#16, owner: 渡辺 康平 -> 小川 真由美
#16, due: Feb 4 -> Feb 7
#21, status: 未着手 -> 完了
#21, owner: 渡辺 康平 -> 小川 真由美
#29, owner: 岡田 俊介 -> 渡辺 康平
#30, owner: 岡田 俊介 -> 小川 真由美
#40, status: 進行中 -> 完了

» WORK INSTRUCTION:
Which lines above contain "owner"? Show each of them.

» REPLY TO THE TASK:
#16, owner: 渡辺 康平 -> 小川 真由美
#21, owner: 渡辺 康平 -> 小川 真由美
#29, owner: 岡田 俊介 -> 渡辺 康平
#30, owner: 岡田 俊介 -> 小川 真由美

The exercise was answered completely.